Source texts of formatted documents
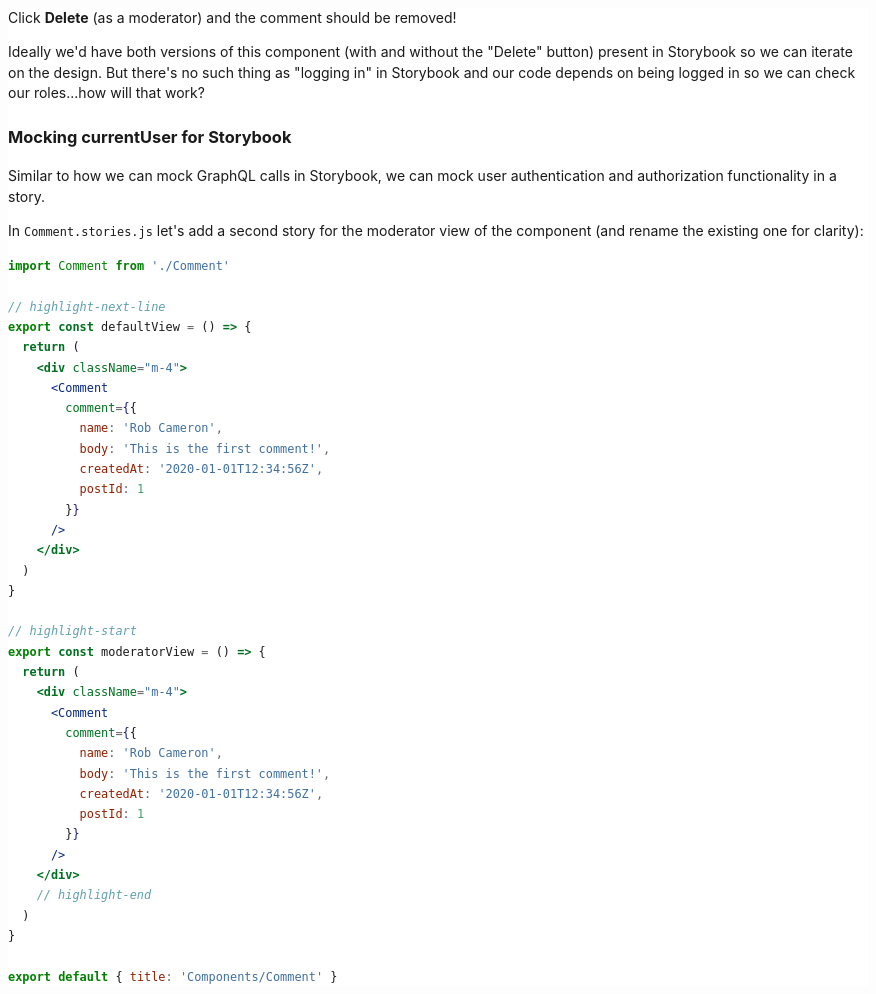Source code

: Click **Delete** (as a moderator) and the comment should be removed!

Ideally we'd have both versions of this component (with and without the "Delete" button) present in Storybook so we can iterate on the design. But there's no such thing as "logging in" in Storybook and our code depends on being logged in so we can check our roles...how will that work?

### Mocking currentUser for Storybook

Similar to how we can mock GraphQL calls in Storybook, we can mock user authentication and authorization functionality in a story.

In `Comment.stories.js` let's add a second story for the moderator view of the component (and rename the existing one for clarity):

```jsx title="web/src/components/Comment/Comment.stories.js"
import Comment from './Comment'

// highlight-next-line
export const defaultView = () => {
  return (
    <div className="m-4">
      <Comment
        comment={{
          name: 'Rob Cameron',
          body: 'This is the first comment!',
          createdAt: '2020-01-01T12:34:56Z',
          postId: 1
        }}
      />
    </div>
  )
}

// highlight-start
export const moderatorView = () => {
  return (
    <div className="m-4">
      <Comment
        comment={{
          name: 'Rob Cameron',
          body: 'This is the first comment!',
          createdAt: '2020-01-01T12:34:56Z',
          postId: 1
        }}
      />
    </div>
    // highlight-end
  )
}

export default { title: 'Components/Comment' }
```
...
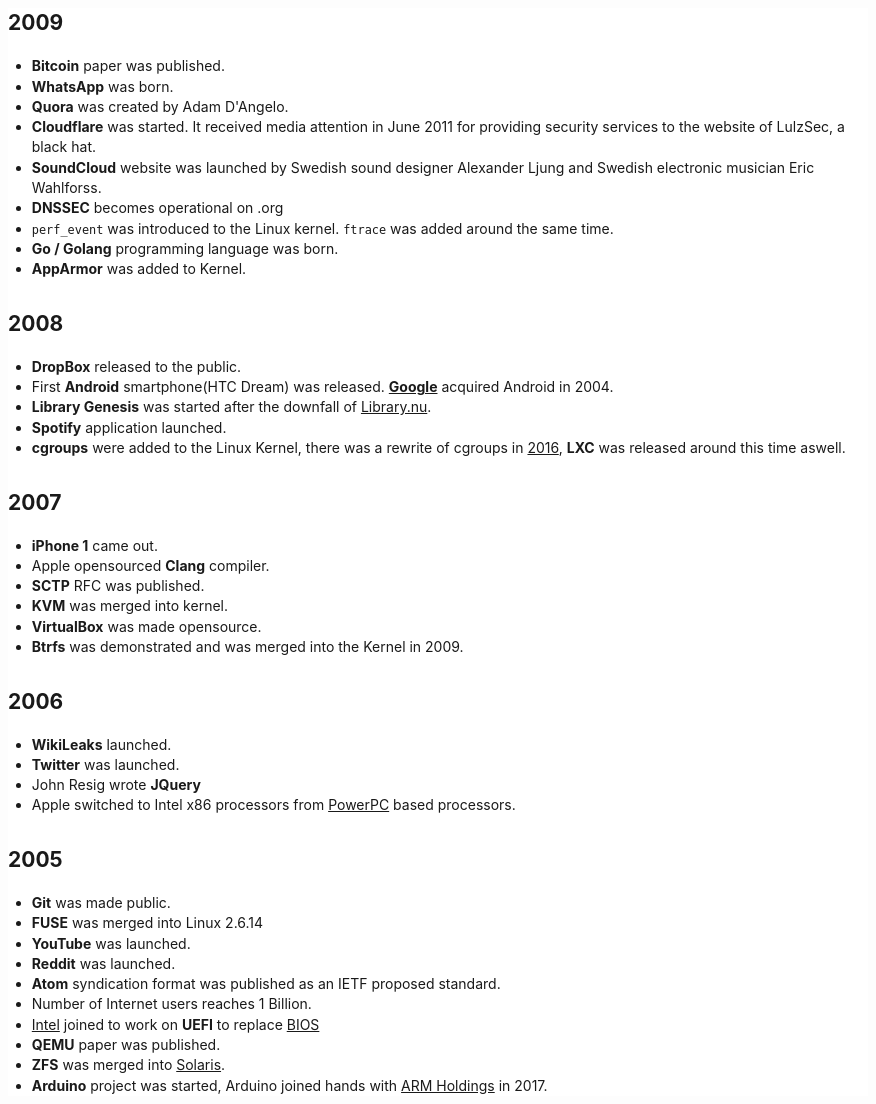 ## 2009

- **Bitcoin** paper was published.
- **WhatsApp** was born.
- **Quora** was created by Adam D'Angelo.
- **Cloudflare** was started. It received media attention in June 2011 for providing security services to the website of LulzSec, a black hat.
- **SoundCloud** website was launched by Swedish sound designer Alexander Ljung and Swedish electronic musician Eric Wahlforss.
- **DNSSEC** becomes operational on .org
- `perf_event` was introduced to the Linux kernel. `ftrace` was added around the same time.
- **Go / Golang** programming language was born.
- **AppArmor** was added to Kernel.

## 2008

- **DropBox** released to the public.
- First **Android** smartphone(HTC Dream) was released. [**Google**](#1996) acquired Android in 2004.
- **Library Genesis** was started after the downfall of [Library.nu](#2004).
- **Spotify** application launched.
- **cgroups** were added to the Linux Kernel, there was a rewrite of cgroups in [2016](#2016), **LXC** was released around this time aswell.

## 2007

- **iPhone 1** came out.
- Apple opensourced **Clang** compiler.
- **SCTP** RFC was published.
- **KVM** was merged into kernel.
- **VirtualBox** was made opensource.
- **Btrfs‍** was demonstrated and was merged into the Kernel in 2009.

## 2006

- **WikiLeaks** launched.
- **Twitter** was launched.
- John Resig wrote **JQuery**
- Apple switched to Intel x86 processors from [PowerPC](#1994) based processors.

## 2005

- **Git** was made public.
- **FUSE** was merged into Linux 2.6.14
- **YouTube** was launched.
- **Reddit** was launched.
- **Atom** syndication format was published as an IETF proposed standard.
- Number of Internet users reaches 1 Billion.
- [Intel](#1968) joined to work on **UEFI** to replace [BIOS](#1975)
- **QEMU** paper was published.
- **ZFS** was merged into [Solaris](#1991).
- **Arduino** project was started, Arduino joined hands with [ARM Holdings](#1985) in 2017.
==
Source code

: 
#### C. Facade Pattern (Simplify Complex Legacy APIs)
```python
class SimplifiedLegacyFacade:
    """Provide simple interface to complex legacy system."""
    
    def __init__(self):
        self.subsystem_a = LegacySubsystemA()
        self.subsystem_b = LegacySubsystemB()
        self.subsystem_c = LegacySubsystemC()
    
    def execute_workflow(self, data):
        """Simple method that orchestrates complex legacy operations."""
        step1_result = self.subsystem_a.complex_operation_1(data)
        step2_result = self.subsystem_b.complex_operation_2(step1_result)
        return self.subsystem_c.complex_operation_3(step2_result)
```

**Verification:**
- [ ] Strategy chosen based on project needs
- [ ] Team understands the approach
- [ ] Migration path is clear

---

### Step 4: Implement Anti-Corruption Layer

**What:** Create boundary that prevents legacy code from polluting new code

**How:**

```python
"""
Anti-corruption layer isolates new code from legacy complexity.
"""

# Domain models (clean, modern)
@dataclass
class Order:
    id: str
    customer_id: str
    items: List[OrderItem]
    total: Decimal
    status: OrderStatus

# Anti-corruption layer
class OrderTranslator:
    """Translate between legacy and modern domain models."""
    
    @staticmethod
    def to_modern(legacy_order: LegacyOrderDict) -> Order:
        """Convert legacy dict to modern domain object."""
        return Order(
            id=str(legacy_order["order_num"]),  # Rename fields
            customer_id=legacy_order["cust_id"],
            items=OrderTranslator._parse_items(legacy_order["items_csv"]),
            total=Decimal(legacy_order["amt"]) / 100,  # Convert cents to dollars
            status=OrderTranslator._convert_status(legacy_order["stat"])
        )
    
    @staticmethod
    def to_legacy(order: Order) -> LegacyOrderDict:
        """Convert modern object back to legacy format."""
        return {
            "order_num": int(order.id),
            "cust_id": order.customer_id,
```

Exercise prompt: Which lines in the records above contain the word "that"? Return each of them.

Output for this task:
Ideally we'd have both versions of this component (with and without the "Delete" button) present in Storybook so we can iterate on the design. But there's no such thing as "logging in" in Storybook and our code depends on being logged in so we can check our roles...how will that work?
        """Simple method that orchestrates complex legacy operations."""
**What:** Create boundary that prevents legacy code from polluting new code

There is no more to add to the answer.